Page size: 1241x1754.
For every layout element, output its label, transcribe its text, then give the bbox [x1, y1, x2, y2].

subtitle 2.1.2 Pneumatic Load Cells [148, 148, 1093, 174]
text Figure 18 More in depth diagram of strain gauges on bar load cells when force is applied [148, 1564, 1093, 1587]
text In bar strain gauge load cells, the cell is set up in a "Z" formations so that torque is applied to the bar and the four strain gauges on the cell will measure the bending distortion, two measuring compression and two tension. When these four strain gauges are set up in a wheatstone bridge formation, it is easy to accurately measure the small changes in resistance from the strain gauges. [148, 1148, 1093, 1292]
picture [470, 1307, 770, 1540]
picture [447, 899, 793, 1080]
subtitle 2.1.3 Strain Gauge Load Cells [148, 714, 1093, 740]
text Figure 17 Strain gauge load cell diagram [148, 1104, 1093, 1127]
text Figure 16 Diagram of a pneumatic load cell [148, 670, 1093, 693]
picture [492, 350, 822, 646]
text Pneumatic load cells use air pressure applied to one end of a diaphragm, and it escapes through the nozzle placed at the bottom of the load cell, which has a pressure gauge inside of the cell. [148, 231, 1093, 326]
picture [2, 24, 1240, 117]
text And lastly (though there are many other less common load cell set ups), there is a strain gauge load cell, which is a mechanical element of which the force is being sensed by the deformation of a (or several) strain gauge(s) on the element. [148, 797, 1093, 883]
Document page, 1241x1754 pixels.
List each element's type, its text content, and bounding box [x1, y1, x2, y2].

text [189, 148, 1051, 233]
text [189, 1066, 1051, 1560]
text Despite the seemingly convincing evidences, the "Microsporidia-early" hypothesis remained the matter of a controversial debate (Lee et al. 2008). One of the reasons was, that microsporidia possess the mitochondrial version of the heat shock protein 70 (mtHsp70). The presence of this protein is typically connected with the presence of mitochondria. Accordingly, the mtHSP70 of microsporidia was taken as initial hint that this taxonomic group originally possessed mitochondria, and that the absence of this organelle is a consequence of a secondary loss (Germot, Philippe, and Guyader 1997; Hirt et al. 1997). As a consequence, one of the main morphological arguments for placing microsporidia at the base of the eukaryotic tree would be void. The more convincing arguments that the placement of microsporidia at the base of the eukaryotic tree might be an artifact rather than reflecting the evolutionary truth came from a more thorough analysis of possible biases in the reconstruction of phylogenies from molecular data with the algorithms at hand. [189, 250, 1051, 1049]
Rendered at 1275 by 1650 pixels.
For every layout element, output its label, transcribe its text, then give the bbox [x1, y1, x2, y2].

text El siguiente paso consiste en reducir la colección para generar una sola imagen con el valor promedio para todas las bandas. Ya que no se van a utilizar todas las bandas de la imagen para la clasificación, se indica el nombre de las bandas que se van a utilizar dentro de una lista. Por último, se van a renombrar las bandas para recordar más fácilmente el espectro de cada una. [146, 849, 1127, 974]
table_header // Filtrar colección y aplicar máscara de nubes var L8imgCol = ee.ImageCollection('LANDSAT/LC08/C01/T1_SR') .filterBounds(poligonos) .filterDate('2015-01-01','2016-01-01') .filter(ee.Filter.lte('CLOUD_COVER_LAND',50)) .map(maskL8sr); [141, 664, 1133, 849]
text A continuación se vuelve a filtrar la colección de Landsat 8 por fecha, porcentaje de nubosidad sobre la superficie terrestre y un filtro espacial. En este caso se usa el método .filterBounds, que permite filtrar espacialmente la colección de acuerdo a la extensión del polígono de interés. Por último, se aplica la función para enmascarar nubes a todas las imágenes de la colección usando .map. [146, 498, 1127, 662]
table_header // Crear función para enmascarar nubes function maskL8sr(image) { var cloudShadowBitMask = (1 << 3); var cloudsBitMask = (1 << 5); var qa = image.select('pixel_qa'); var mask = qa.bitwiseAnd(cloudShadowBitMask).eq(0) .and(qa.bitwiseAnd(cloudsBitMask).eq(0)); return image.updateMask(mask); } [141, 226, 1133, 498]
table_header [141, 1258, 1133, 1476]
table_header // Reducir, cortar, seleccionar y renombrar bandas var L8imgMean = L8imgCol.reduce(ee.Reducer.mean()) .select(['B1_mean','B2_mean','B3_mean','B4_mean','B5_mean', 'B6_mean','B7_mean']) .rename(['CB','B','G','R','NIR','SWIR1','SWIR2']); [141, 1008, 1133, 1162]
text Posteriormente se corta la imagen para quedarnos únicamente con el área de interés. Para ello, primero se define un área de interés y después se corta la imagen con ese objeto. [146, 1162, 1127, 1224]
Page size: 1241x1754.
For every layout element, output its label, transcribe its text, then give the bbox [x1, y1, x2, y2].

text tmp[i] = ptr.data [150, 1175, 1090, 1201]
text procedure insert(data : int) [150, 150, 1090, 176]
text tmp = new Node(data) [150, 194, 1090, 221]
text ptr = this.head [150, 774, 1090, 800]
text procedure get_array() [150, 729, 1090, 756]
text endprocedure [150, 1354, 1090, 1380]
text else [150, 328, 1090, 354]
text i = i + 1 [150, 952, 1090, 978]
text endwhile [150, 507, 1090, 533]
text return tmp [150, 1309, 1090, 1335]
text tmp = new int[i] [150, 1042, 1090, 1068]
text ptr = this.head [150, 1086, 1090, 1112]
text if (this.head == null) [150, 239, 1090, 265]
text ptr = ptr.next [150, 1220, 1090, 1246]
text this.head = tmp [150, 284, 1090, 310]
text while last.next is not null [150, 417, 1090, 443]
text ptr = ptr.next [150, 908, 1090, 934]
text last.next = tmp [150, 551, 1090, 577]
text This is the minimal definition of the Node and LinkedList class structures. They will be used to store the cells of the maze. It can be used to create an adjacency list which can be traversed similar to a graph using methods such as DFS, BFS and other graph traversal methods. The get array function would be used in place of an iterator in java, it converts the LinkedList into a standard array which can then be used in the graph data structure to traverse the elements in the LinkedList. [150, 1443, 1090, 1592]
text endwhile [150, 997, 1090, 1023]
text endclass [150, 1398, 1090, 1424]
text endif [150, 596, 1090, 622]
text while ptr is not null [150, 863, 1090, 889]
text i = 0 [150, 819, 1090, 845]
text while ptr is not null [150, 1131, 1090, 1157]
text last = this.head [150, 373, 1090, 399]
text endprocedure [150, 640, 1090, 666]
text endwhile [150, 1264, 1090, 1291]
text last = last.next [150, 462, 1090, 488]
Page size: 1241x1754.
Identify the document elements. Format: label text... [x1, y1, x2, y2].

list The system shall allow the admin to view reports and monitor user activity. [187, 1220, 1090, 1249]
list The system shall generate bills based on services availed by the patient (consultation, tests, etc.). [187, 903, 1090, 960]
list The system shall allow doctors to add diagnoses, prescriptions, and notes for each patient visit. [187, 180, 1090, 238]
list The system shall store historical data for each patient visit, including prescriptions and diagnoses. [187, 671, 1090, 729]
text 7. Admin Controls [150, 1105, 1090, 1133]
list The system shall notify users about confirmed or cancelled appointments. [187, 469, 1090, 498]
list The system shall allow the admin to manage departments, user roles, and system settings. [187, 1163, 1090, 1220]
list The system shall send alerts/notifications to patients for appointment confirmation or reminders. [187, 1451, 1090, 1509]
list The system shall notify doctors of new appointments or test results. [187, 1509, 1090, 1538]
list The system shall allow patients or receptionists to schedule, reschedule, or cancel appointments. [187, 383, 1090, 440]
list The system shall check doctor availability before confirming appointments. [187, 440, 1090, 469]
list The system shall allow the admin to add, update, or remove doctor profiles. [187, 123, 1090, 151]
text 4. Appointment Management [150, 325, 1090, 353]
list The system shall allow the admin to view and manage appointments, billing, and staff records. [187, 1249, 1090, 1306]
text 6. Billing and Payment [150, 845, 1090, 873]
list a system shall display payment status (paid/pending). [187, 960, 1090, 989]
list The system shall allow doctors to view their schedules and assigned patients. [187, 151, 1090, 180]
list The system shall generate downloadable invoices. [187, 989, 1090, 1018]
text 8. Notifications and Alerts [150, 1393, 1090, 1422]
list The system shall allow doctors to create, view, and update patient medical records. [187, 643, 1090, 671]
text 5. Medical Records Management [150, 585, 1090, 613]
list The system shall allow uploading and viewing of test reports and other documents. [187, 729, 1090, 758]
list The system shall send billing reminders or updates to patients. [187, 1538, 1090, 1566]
* * * * * * *
• **Exercise brief**
From the entries above, extract only the lines running from the one containing "Document page, 1241x1754 pixels." through the one containing "Rendered at 1275 by 1650 pixels.", inclusive.

• **Task result**
Document page, 1241x1754 pixels.
List each element's type, its text content, and bounding box [x1, y1, x2, y2].

text [189, 148, 1051, 233]
text [189, 1066, 1051, 1560]
text Despite the seemingly convincing evidences, the "Microsporidia-early" hypothesis remained the matter of a controversial debate (Lee et al. 2008). One of the reasons was, that microsporidia possess the mitochondrial version of the heat shock protein 70 (mtHsp70). The presence of this protein is typically connected with the presence of mitochondria. Accordingly, the mtHSP70 of microsporidia was taken as initial hint that this taxonomic group originally possessed mitochondria, and that the absence of this organelle is a consequence of a secondary loss (Germot, Philippe, and Guyader 1997; Hirt et al. 1997). As a consequence, one of the main morphological arguments for placing microsporidia at the base of the eukaryotic tree would be void. The more convincing arguments that the placement of microsporidia at the base of the eukaryotic tree might be an artifact rather than reflecting the evolutionary truth came from a more thorough analysis of possible biases in the reconstruction of phylogenies from molecular data with the algorithms at hand. [189, 250, 1051, 1049]
Rendered at 1275 by 1650 pixels.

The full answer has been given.